Circuit design text data:
☆ ☆ ☆ ☆ ☆ ☆ ☆
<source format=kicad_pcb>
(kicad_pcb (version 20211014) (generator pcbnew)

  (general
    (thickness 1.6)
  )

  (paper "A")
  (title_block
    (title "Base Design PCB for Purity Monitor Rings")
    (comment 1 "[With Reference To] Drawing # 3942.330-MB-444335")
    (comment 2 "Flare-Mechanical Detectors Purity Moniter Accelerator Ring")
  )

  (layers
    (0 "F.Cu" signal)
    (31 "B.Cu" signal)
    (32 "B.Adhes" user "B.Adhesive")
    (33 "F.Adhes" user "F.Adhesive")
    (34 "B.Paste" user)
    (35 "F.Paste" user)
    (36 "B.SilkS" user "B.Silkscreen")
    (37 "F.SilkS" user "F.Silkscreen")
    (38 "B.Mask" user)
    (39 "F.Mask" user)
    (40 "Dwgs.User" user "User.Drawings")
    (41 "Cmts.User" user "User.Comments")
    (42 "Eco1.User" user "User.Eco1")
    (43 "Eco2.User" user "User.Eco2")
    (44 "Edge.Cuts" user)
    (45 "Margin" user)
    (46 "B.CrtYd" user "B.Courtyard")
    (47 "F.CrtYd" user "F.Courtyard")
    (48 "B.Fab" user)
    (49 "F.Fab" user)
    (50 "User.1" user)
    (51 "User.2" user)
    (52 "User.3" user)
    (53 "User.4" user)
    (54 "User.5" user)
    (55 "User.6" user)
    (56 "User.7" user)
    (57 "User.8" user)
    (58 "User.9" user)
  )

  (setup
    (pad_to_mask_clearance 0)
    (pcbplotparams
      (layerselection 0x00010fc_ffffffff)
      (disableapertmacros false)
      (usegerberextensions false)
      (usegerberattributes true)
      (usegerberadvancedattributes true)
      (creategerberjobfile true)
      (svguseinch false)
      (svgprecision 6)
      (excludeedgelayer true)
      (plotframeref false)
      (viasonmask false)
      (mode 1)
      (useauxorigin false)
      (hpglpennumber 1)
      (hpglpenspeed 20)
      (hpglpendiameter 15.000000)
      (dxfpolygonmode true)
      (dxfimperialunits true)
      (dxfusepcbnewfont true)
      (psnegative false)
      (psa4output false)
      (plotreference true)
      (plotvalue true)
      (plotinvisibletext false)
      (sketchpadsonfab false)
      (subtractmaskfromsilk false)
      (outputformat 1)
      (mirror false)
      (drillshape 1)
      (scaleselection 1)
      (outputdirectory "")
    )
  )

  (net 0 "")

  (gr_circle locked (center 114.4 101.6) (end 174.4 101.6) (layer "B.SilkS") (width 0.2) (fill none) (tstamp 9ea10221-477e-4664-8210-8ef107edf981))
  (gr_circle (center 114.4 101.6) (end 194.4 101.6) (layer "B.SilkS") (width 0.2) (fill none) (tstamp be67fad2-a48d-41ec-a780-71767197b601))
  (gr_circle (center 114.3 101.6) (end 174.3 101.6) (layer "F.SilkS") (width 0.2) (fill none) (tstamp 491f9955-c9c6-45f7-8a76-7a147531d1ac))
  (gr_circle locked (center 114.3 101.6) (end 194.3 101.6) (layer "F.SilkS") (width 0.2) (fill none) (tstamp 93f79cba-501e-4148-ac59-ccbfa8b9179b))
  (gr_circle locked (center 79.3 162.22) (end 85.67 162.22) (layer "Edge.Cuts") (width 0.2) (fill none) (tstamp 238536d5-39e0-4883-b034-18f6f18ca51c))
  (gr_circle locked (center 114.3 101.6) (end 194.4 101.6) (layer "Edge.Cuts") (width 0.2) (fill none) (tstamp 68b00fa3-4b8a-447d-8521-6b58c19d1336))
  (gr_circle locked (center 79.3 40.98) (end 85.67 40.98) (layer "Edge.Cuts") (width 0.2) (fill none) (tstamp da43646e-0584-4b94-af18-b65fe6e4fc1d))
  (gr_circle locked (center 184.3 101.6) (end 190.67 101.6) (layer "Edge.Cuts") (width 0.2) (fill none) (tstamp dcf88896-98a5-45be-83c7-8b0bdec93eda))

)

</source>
☆ ☆ ☆ ☆ ☆ ☆ ☆
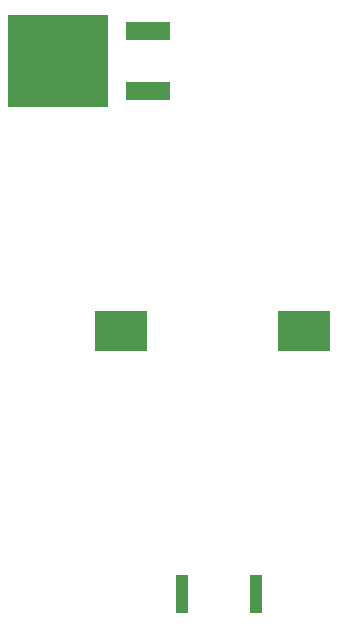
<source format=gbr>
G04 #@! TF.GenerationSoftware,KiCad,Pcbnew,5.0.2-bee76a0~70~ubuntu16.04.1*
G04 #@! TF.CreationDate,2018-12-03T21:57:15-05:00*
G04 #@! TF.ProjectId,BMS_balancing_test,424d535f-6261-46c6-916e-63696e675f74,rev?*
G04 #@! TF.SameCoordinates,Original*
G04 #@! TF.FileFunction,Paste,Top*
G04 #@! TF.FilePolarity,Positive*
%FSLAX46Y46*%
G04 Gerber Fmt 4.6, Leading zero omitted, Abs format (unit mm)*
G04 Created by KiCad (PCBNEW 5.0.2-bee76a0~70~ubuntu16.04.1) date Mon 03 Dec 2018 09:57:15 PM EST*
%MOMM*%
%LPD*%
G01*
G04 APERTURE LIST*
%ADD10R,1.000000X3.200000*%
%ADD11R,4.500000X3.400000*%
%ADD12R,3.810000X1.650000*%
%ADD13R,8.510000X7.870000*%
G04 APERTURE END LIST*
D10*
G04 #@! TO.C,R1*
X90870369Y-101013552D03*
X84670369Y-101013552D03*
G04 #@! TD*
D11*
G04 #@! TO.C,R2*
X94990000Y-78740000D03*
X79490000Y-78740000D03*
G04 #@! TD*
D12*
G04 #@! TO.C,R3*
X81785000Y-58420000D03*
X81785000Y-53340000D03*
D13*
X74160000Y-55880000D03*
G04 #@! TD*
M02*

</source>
☆ ☆ ☆ ☆ ☆ ☆ ☆
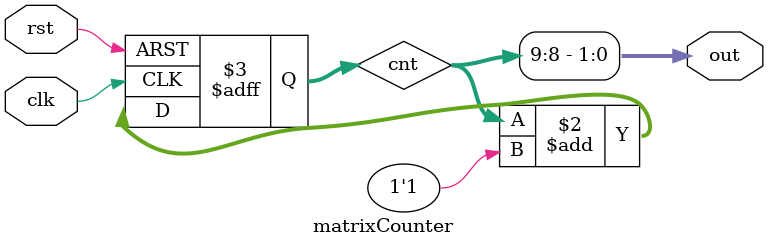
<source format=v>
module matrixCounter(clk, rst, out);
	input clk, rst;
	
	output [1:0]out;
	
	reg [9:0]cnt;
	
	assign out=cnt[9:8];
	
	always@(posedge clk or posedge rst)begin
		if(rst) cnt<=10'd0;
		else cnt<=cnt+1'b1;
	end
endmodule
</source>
☆ ☆ ☆ ☆ ☆ ☆ ☆
WORK ITEM: Write down again, exactly as given, only the lines above that fall from the line with "(mirror false)" to the line with "(gr_circle locked (center 114.3 101.6) (end 194.3", inclusive.

SOLUTION:
      (mirror false)
      (drillshape 1)
      (scaleselection 1)
      (outputdirectory "")
    )
  )

  (net 0 "")

  (gr_circle locked (center 114.4 101.6) (end 174.4 101.6) (layer "B.SilkS") (width 0.2) (fill none) (tstamp 9ea10221-477e-4664-8210-8ef107edf981))
  (gr_circle (center 114.4 101.6) (end 194.4 101.6) (layer "B.SilkS") (width 0.2) (fill none) (tstamp be67fad2-a48d-41ec-a780-71767197b601))
  (gr_circle (center 114.3 101.6) (end 174.3 101.6) (layer "F.SilkS") (width 0.2) (fill none) (tstamp 491f9955-c9c6-45f7-8a76-7a147531d1ac))
  (gr_circle locked (center 114.3 101.6) (end 194.3 101.6) (layer "F.SilkS") (width 0.2) (fill none) (tstamp 93f79cba-501e-4148-ac59-ccbfa8b9179b))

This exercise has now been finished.